§ **Task to carry out**:
Your task is to quote the records from their first line through the line containing "Determine Score |", with nothing added or left out.

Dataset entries
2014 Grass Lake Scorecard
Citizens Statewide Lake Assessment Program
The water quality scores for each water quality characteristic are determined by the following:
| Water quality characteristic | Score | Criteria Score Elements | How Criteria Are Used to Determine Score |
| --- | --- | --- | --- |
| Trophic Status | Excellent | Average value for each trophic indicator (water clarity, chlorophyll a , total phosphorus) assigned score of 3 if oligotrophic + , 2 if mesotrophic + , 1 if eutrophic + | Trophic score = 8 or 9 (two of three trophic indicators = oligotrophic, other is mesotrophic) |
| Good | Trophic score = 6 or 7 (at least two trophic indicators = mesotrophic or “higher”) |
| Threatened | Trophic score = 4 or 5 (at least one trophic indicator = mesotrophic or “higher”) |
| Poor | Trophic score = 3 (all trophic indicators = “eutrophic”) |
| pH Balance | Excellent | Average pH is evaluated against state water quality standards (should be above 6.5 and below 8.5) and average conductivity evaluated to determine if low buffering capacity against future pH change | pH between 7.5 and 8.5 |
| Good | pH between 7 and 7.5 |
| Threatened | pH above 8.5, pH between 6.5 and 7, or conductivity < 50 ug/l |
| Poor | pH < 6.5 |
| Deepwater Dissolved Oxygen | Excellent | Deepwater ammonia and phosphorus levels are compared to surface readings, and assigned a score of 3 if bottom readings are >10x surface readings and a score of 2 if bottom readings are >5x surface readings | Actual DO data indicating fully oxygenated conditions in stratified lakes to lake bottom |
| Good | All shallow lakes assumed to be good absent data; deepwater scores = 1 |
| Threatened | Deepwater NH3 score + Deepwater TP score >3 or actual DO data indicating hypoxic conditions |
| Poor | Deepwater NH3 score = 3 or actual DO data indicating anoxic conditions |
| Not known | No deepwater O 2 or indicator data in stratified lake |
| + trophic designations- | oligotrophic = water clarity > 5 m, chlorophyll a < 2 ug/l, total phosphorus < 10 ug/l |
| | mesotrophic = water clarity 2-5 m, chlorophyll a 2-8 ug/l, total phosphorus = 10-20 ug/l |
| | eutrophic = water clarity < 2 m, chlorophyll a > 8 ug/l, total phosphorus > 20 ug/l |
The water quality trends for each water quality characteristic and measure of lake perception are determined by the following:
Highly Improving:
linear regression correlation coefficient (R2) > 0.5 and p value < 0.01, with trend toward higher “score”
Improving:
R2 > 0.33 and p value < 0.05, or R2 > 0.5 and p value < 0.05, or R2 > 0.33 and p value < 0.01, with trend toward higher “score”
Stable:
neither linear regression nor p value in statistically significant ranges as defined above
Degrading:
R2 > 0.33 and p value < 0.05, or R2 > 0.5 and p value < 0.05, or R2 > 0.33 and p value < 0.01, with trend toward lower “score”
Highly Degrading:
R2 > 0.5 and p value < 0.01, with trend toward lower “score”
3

§ **Final answer**:
2014 Grass Lake Scorecard
Citizens Statewide Lake Assessment Program
The water quality scores for each water quality characteristic are determined by the following:
| Water quality characteristic | Score | Criteria Score Elements | How Criteria Are Used to Determine Score |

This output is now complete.